Directive:
Your answer must be the lines from the start of the records through the line with "private void ensureCapacity(int", exactly as written, without the pictures.

Information given:
____
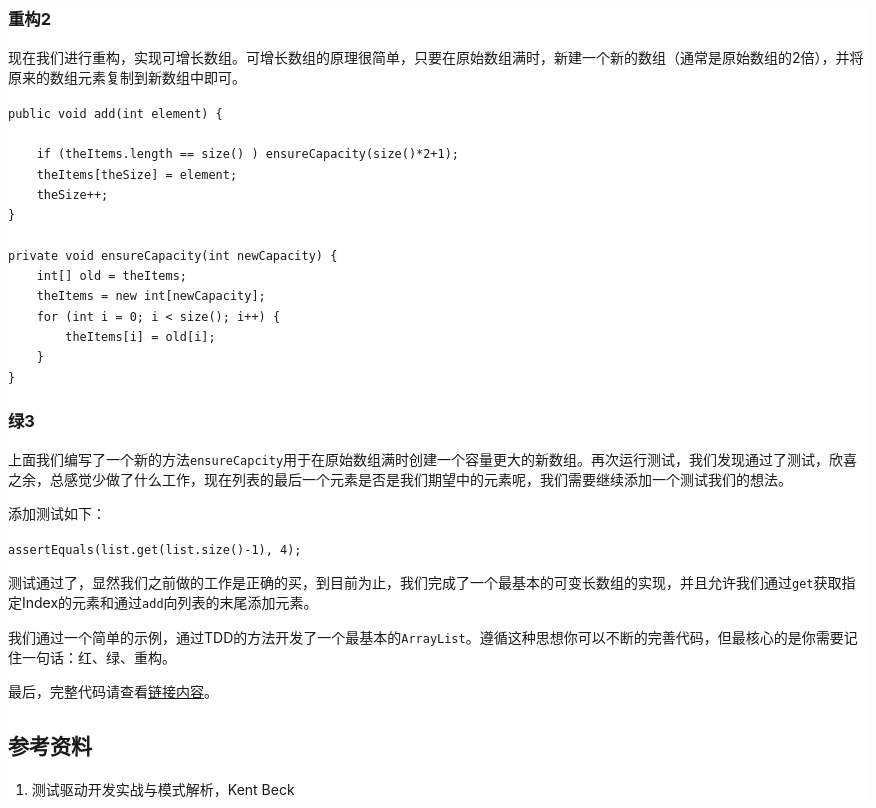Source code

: ### 重构2

现在我们进行重构，实现可增长数组。可增长数组的原理很简单，只要在原始数组满时，新建一个新的数组（通常是原始数组的2倍），并将原来的数组元素复制到新数组中即可。

    public void add(int element) {

        if (theItems.length == size() ) ensureCapacity(size()*2+1);
        theItems[theSize] = element;
        theSize++;
    }

    private void ensureCapacity(int newCapacity) {
        int[] old = theItems;
        theItems = new int[newCapacity];
        for (int i = 0; i < size(); i++) {
            theItems[i] = old[i];
        }
    }

### 绿3

上面我们编写了一个新的方法`ensureCapcity`用于在原始数组满时创建一个容量更大的新数组。再次运行测试，我们发现通过了测试，欣喜之余，总感觉少做了什么工作，现在列表的最后一个元素是否是我们期望中的元素呢，我们需要继续添加一个测试我们的想法。


添加测试如下：

	assertEquals(list.get(list.size()-1), 4);

测试通过了，显然我们之前做的工作是正确的买，到目前为止，我们完成了一个最基本的可变长数组的实现，并且允许我们通过`get`获取指定Index的元素和通过`add`向列表的末尾添加元素。

我们通过一个简单的示例，通过TDD的方法开发了一个最基本的`ArrayList`。遵循这种思想你可以不断的完善代码，但最核心的是你需要记住一句话：红、绿、重构。

最后，完整代码请查看[链接内容](https://gist.github.com/wwsun/71ebbaded68930884746)。


## 参考资料

1. 测试驱动开发实战与模式解析，Kent Beck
____
Output for this exercise:
Source code

: ### 重构2

现在我们进行重构，实现可增长数组。可增长数组的原理很简单，只要在原始数组满时，新建一个新的数组（通常是原始数组的2倍），并将原来的数组元素复制到新数组中即可。

    public void add(int element) {

        if (theItems.length == size() ) ensureCapacity(size()*2+1);
        theItems[theSize] = element;
        theSize++;
    }

    private void ensureCapacity(int newCapacity) {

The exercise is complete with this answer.